Martin Burack, Executive Director der Internet Society, befürchtet eine zu starke Einflußnahme der US-Regierung auf den Übergangsprozeß. So schreibe der Entwurf beispielsweise vor, wie viele Registrierungsinstanzen und Top-Level-Domains es geben solle. In die gleiche Kerbe schlägt die EU-Kommission mit ihrer offiziellen Stellungnahme. Es bestehe die Gefahr einer dauerhaften Kontrolle der US-Gesetzgebung über die Belange des Internet einschließlich der Konfliktbewältigung und Markenzeichen-Verwendung.

Damit erhielt das Council of Registrars (Core), eine Vereinigung von 90 Unternehmen aus 23 Ländern mit Sitz in Genf, unerwartet deutliche Schützenhilfe.

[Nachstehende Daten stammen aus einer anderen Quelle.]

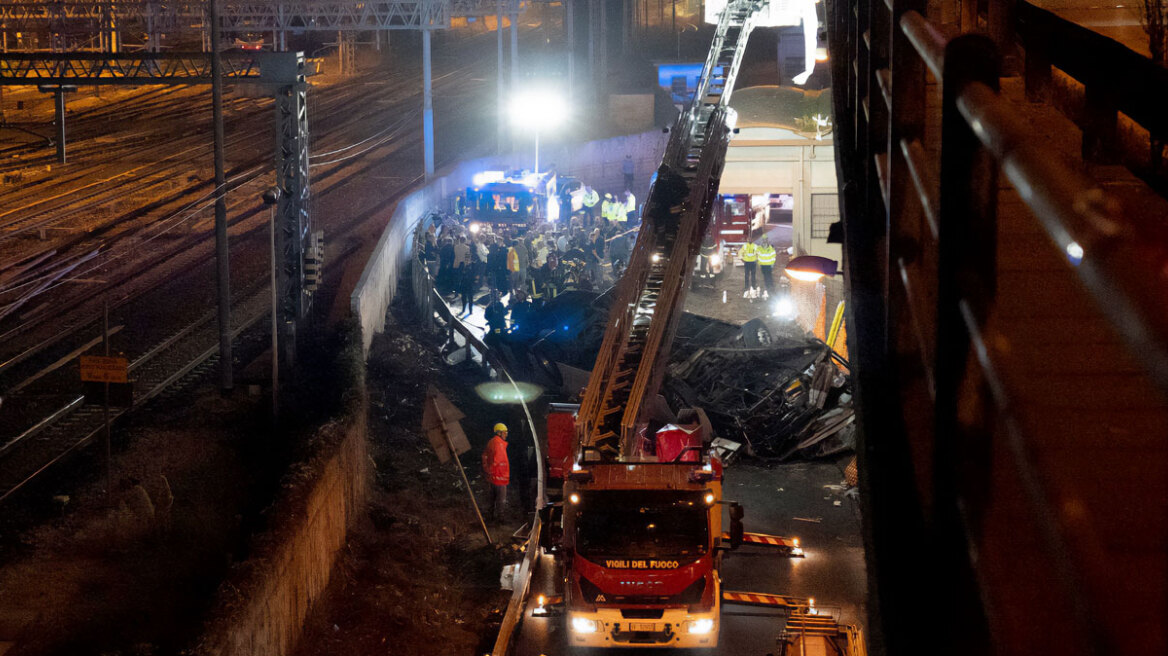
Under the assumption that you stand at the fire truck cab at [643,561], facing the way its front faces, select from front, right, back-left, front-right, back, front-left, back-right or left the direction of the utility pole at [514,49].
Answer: back

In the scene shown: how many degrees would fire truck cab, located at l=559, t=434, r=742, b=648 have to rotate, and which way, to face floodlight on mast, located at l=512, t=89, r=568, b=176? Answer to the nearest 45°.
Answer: approximately 180°

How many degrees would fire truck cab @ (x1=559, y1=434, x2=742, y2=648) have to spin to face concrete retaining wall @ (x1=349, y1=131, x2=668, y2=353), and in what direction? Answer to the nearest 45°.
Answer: approximately 180°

Core hatte bereits begonnen, auf eigene Faust neue Domains zu registrieren, als die US-Regierung ihre ursprünglichen Freigabepläne wieder auf Eis legte (siehe CW Nr. 7 vom 13. Februar 1998, Seite 23). Nach Ansicht von Core verlängert und konsolidiert der jetzige Entwurf die Macht des US-Unternehmens Network Solutions Inc. (NSI) - im Auftrag der US-Regierung Inhaber der exklusiven Verwaltungsrechte. NSI hingegen beurteilt die amerikanischen Vorschläge, wen wundert es, ausgesprochen positiv. Ein Ende des Streits ist also nicht in Sicht.